■ **What this task involves**
Your copy should contain exactly the lines from the start of the listing through the line that holds "Someone swapped the casque", and no pictures.

■ **Source data**
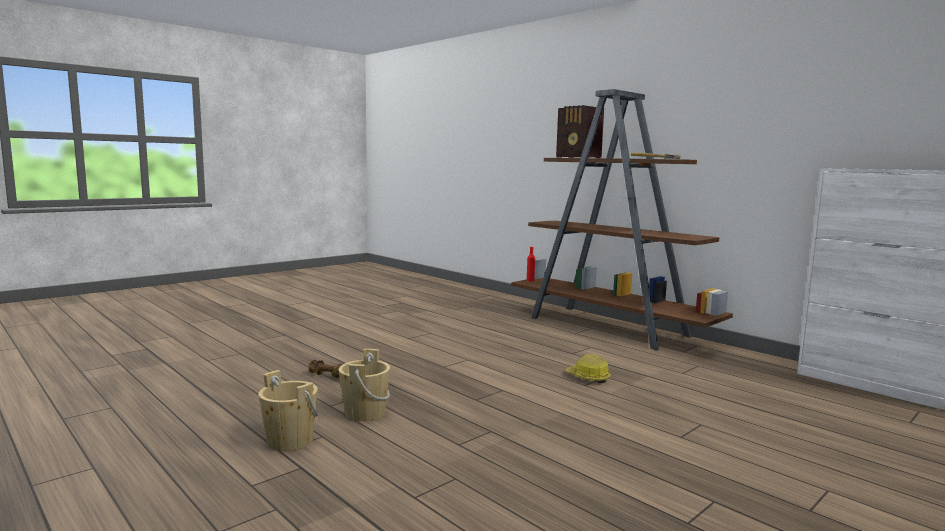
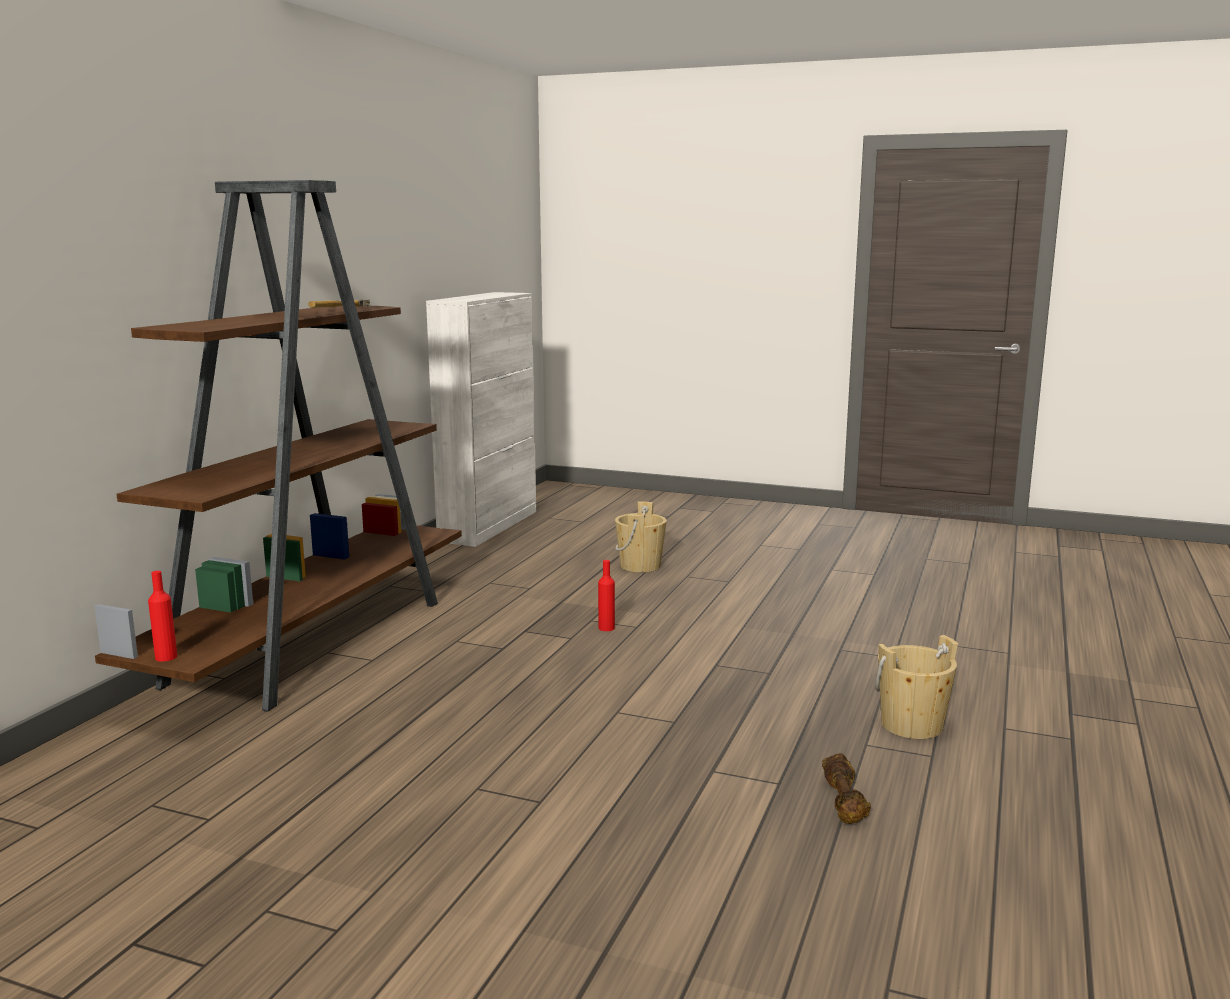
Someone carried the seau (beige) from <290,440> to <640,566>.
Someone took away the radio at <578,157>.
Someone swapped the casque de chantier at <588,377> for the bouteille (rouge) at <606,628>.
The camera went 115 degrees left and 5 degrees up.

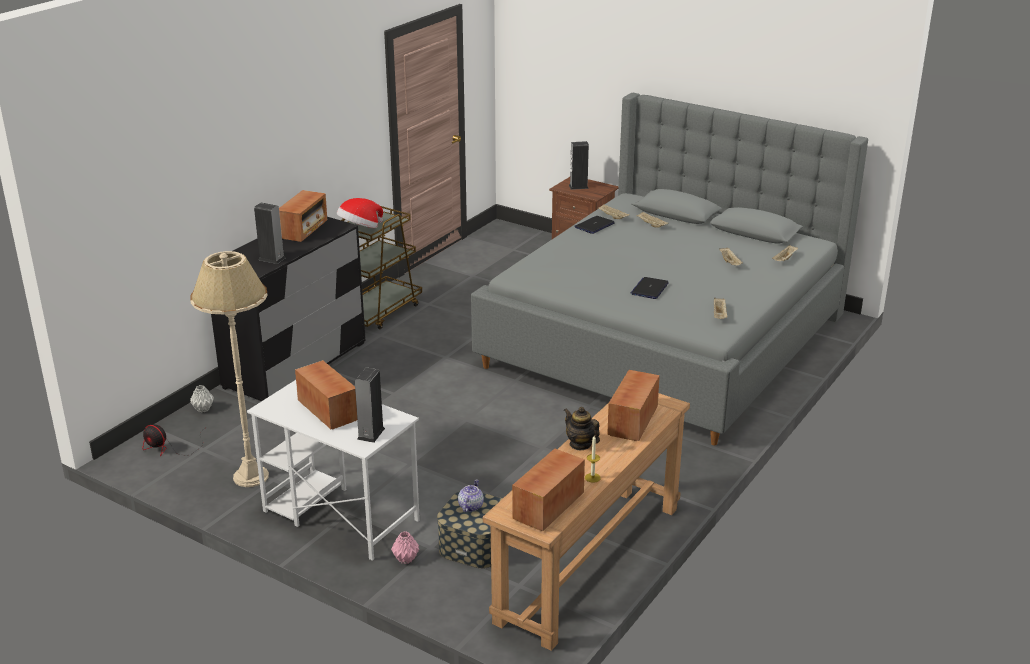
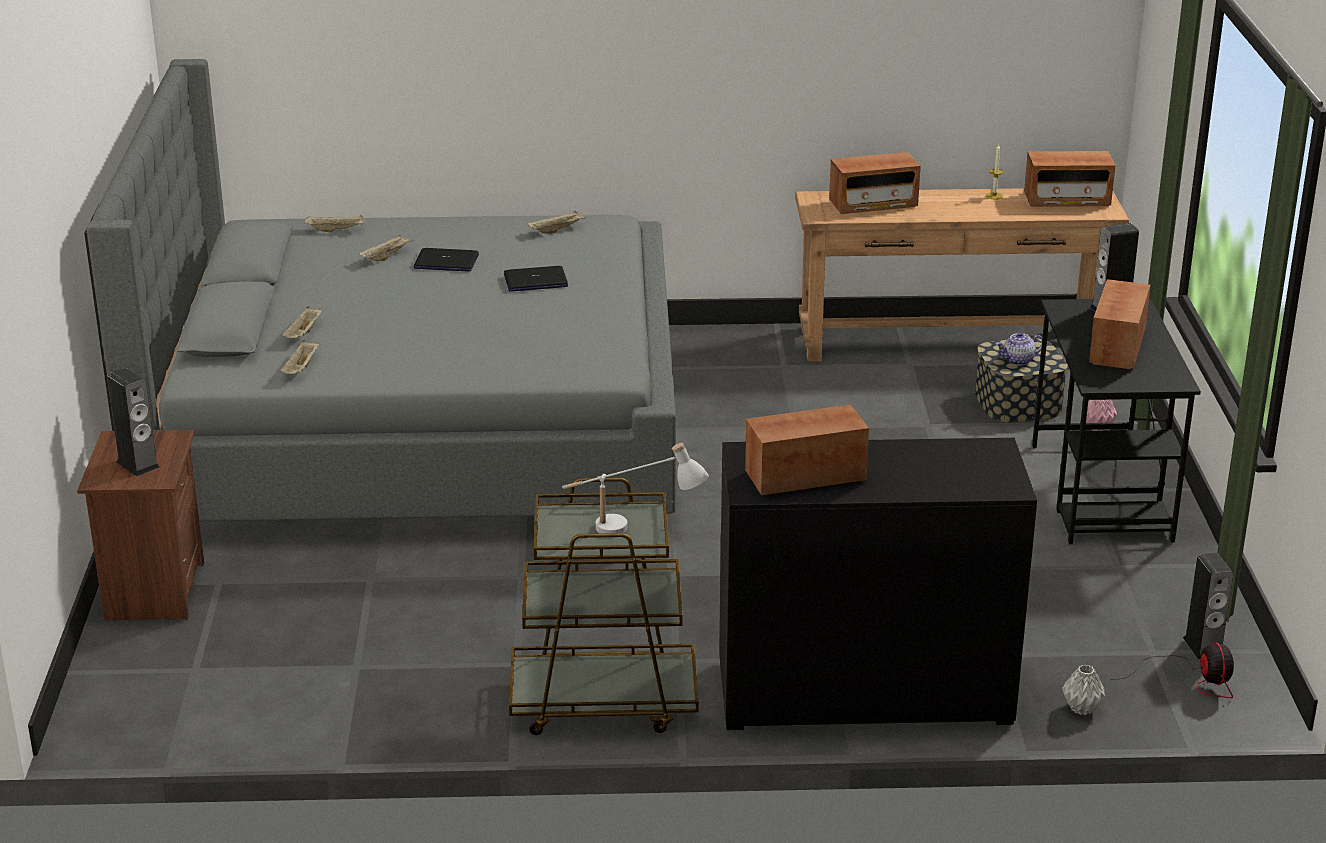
Someone took away the lampadaire (beige) at <251,476>.
Someone repainted the bureau (blanc) at <339,515>, which became the bureau (noir) at <1101,493>.
Someone carried the enceinte from <271,259> to <1203,646>.
Someone swapped the chapeau at <360,228> for the lampe de table (blanc) at <634,531>.
Someone took away the théière at <580,444>.
Someone carried the ordinateur portable from <594,225> to <446,262>.
The camera went 125 degrees left and 0 degrees up.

■ **Written solution**
Someone carried the seau (beige) from <290,440> to <640,566>.
Someone took away the radio at <578,157>.
Someone swapped the casque de chantier at <588,377> for the bouteille (rouge) at <606,628>.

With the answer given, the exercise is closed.